WHAT IS EXPECTED:
When you return the data, keep every line exactly as it is and leave out the pictures.
Segment Start: DATA BELOW
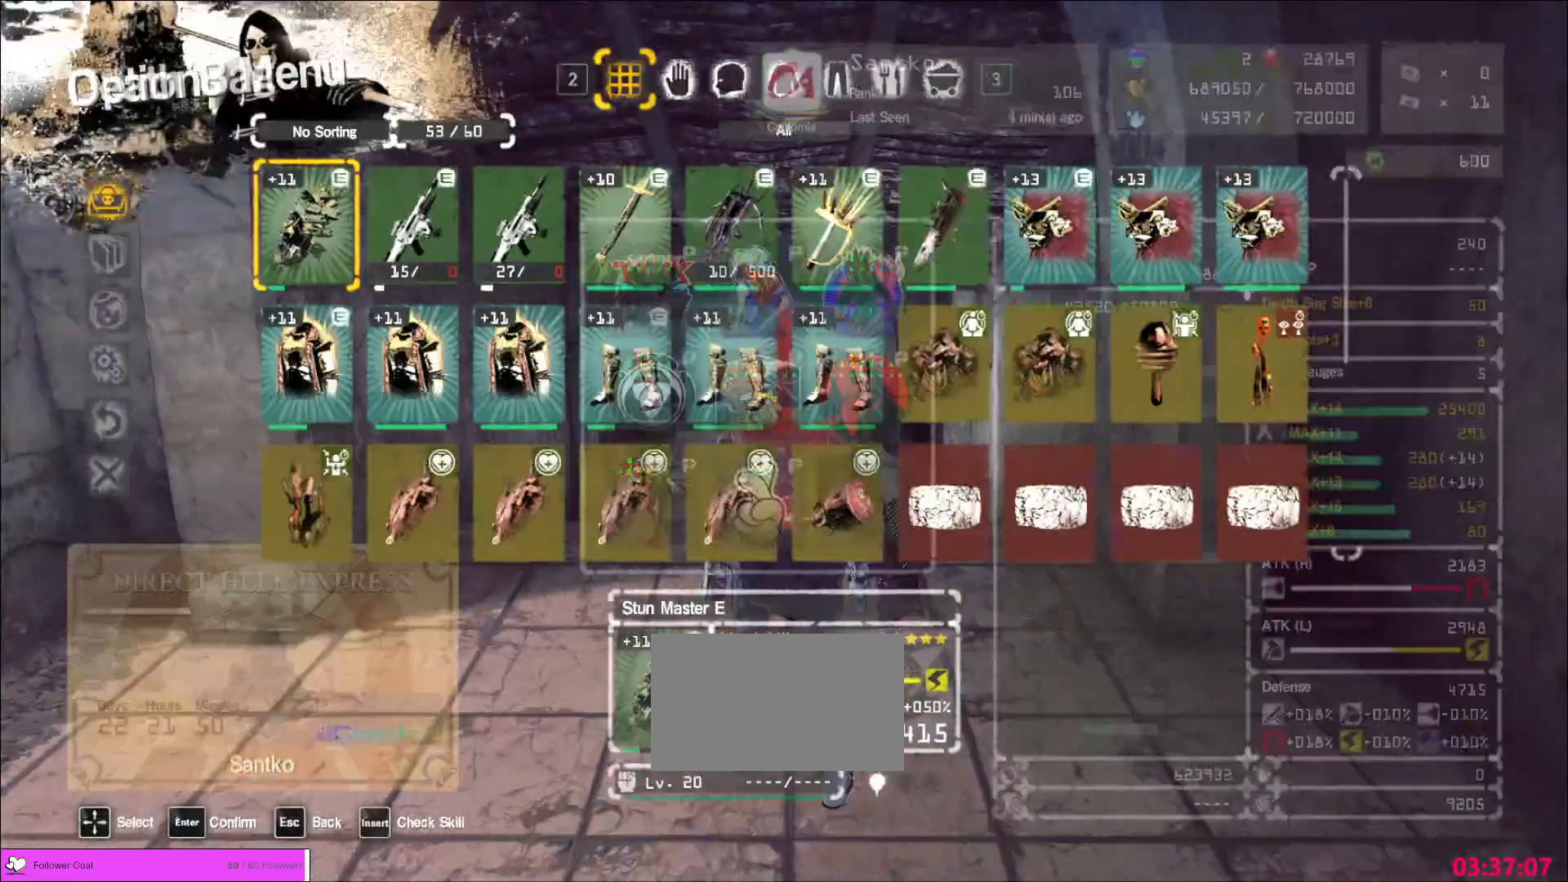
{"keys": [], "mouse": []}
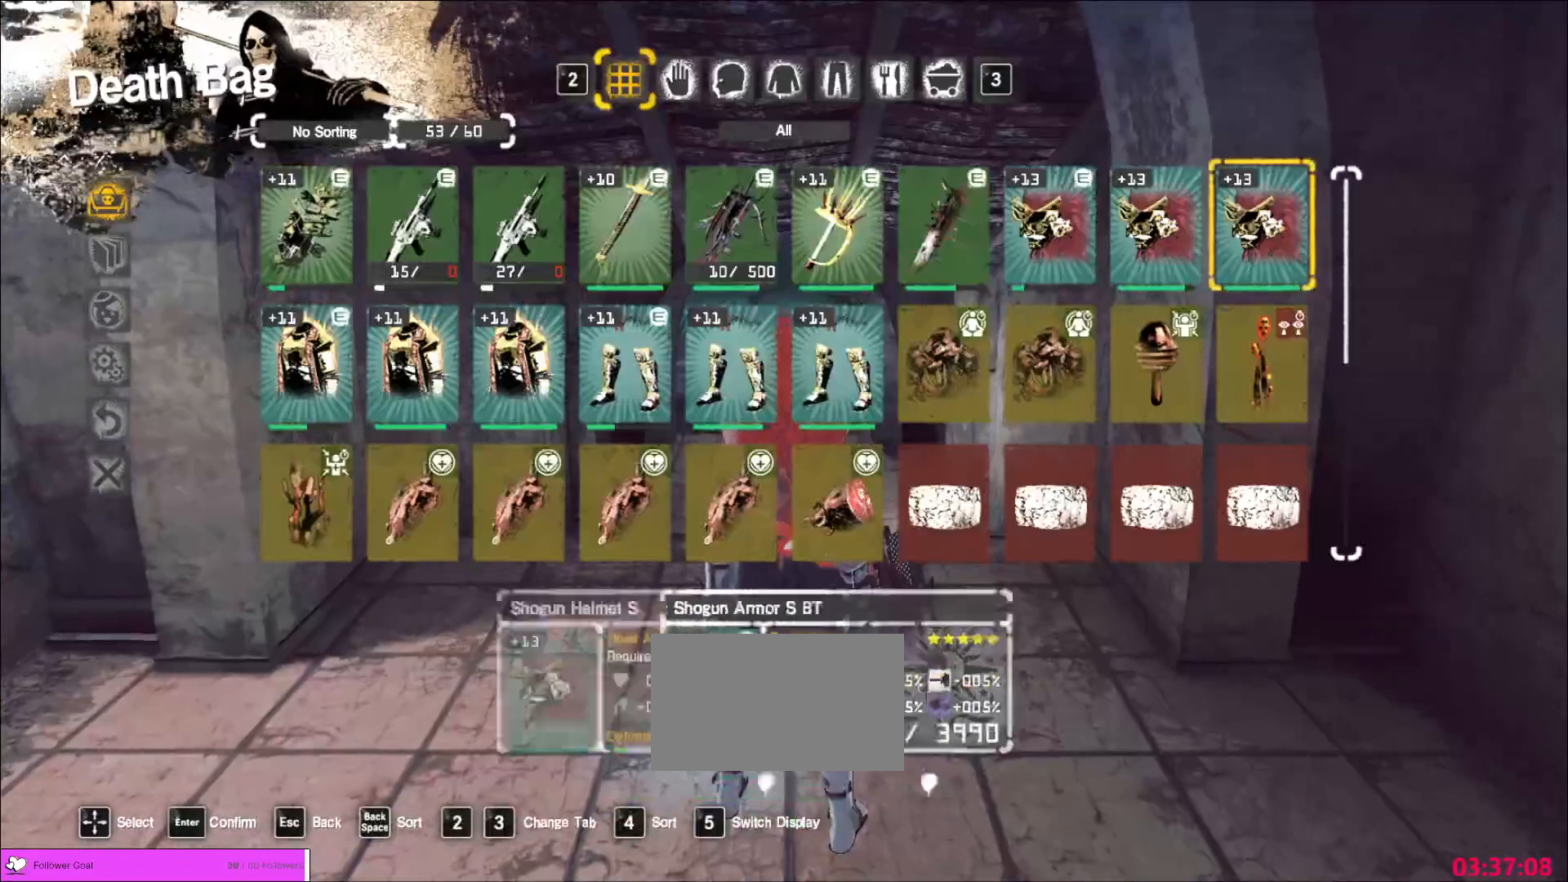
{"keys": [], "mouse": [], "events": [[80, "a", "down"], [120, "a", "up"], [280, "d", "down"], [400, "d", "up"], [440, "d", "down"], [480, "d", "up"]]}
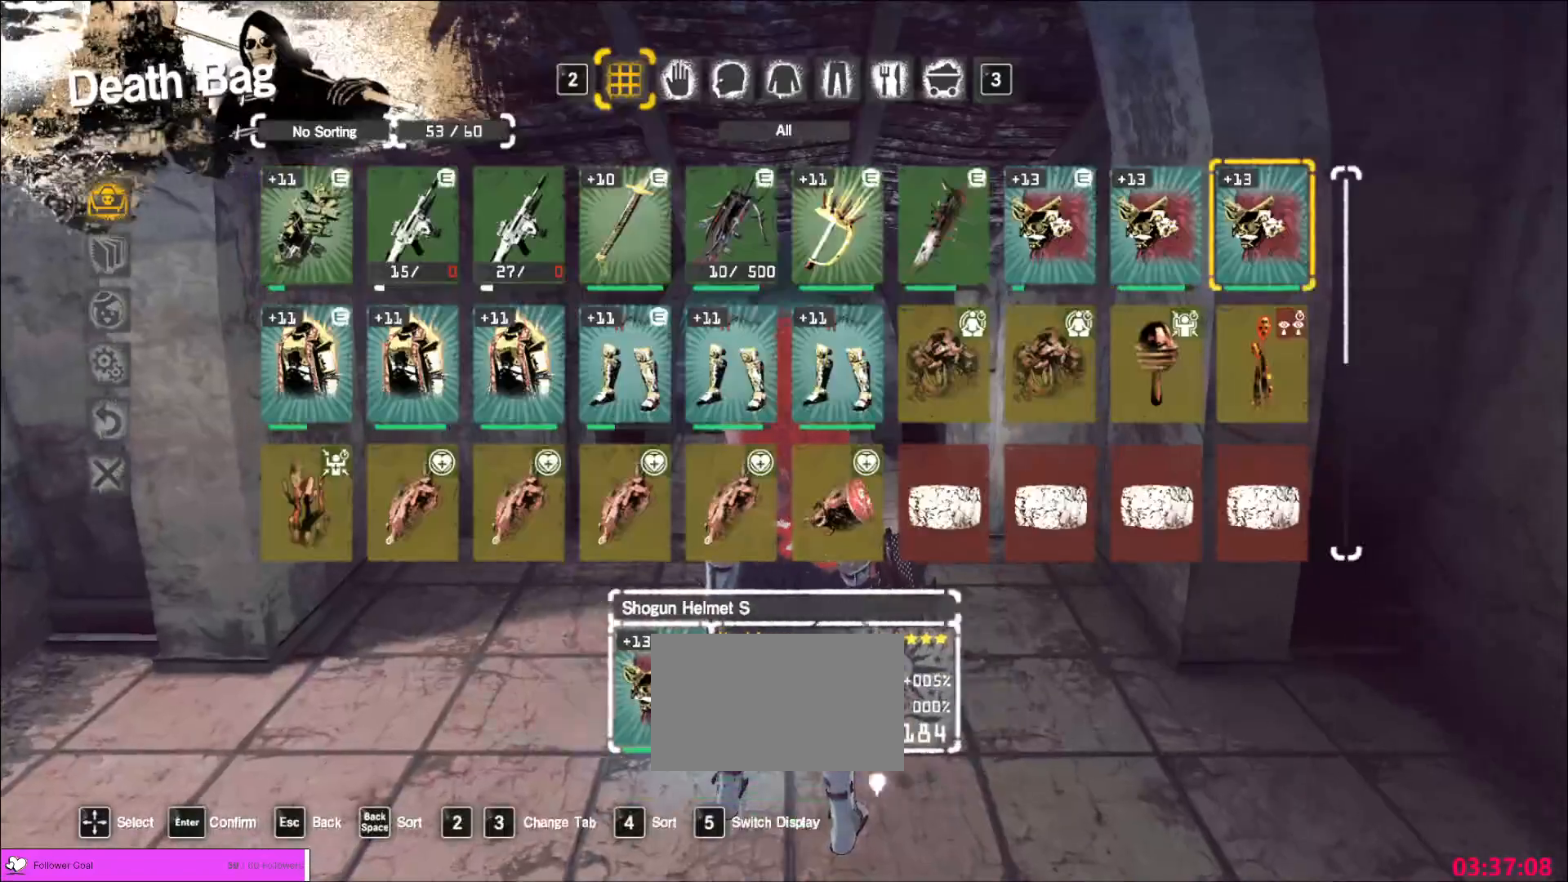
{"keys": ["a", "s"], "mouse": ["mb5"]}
Segment End: DATA BELOW
REPLY TO THE TASK:
{"keys": [], "mouse": []}
{"keys": [], "mouse": [], "events": [[80, "a", "down"], [120, "a", "up"], [280, "d", "down"], [400, "d", "up"], [440, "d", "down"], [480, "d", "up"]]}
{"keys": ["a", "s"], "mouse": ["mb5"]}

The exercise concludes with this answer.